-- What the task asks --
Return all of the data below verbatim and exclude every picture.

-- Data shown --
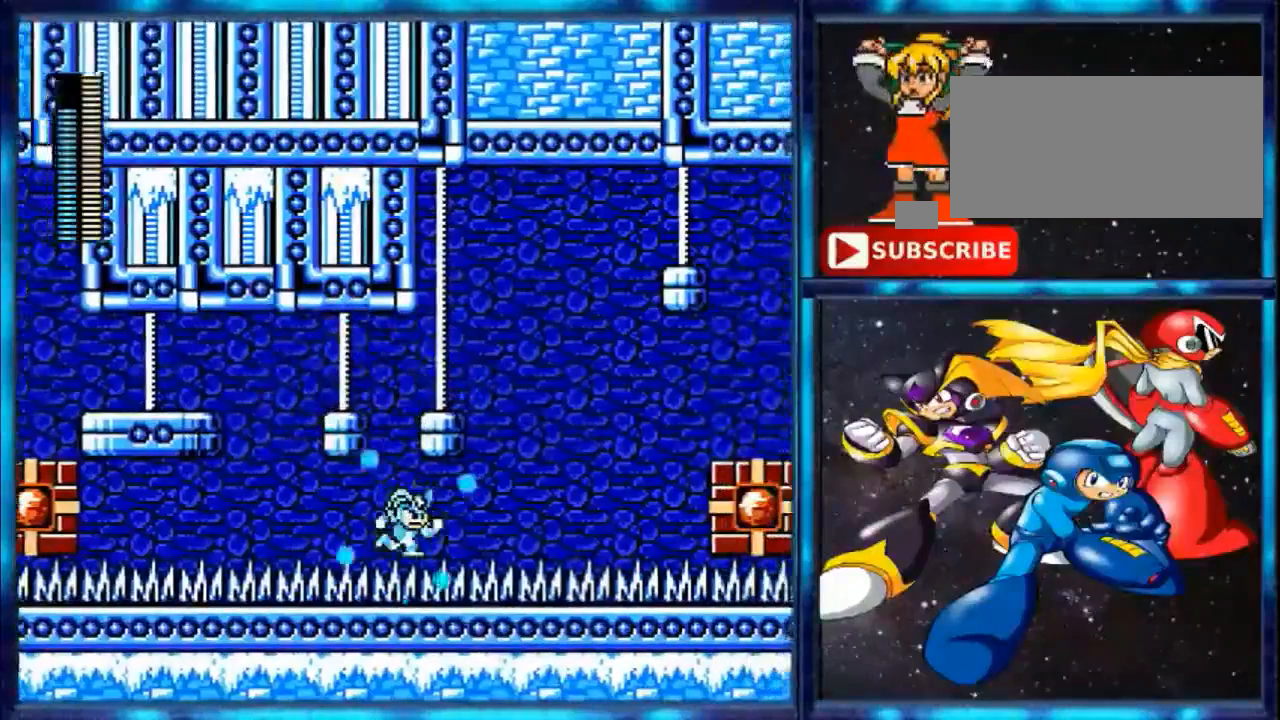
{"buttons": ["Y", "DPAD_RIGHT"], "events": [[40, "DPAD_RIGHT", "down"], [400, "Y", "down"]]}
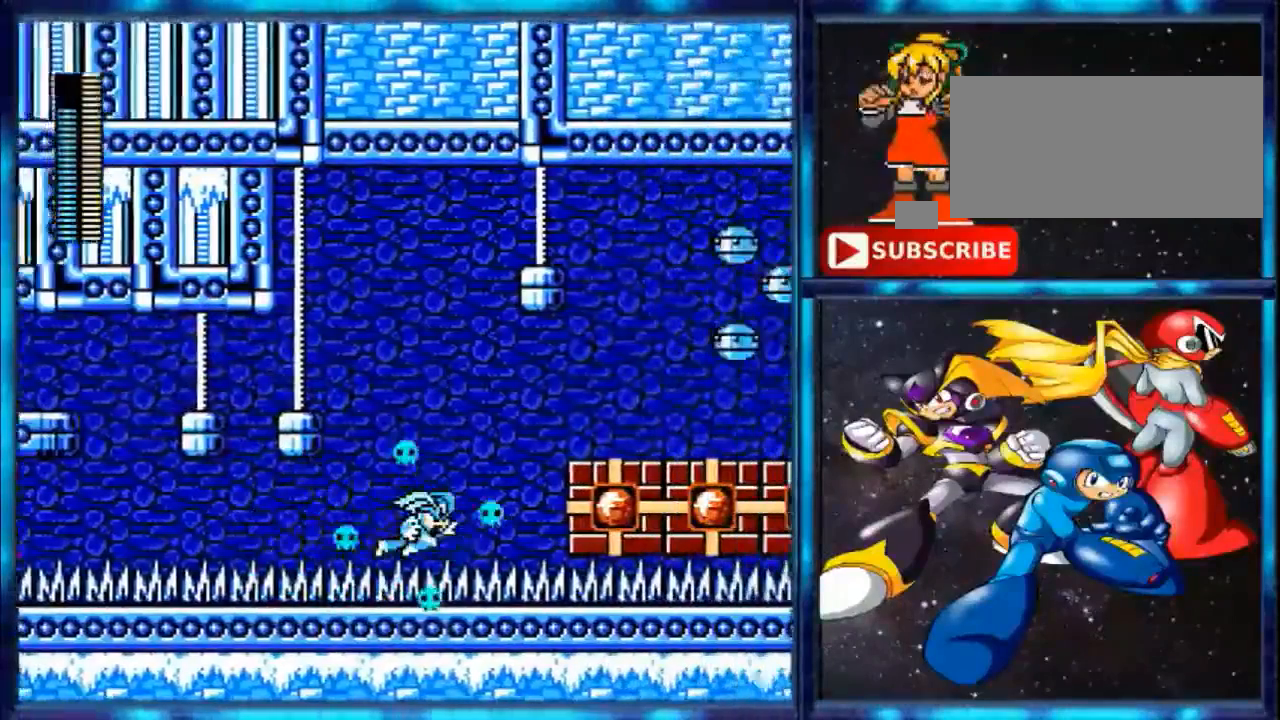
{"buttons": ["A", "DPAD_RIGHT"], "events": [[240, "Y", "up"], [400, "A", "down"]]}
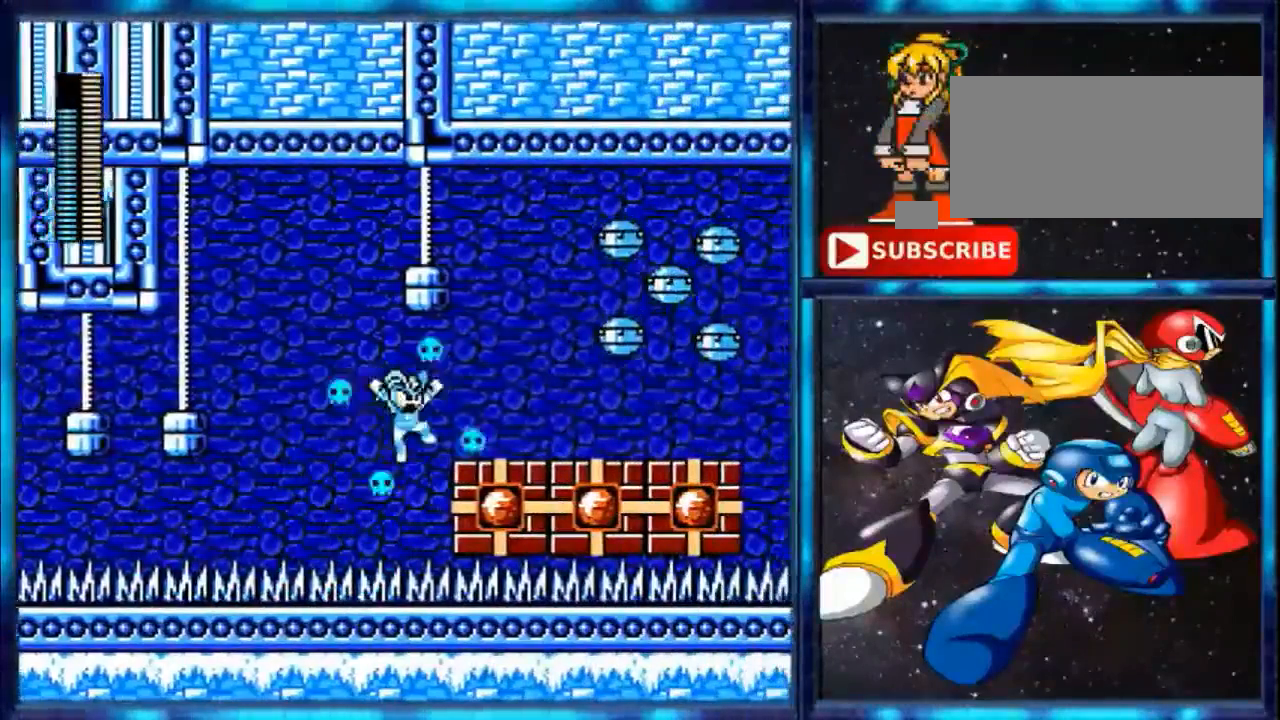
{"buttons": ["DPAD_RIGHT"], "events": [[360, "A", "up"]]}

-- Reply --
{"buttons": ["Y", "DPAD_RIGHT"], "events": [[40, "DPAD_RIGHT", "down"], [400, "Y", "down"]]}
{"buttons": ["A", "DPAD_RIGHT"], "events": [[240, "Y", "up"], [400, "A", "down"]]}
{"buttons": ["DPAD_RIGHT"], "events": [[360, "A", "up"]]}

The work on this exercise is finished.